**Data:**
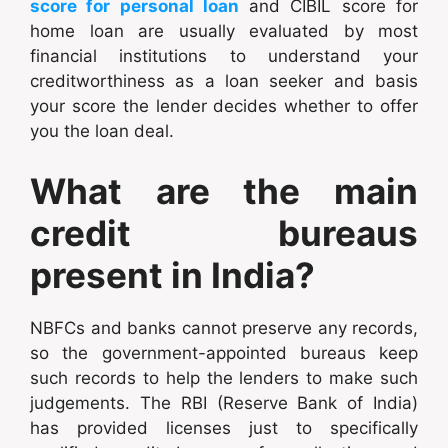
score for personal loan
and CIBIL score for
home loan are usually evaluated by most
financial institutions to understand your
creditworthiness as a loan seeker and basis
your score the lender decides whether to offer
you the loan deal.
What are the main
credit bureaus
present in India?
NBFCs and banks cannot preserve any records,
so the government-appointed bureaus keep
such records to help the lenders to make such
judgements. The RBI (Reserve Bank of India)
has provided licenses just to specifically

**What to produce:**
Pull out every line of the items above that contains the word "your". Case counts.

**Completed task:**
financial institutions to understand your
your score the lender decides whether to offer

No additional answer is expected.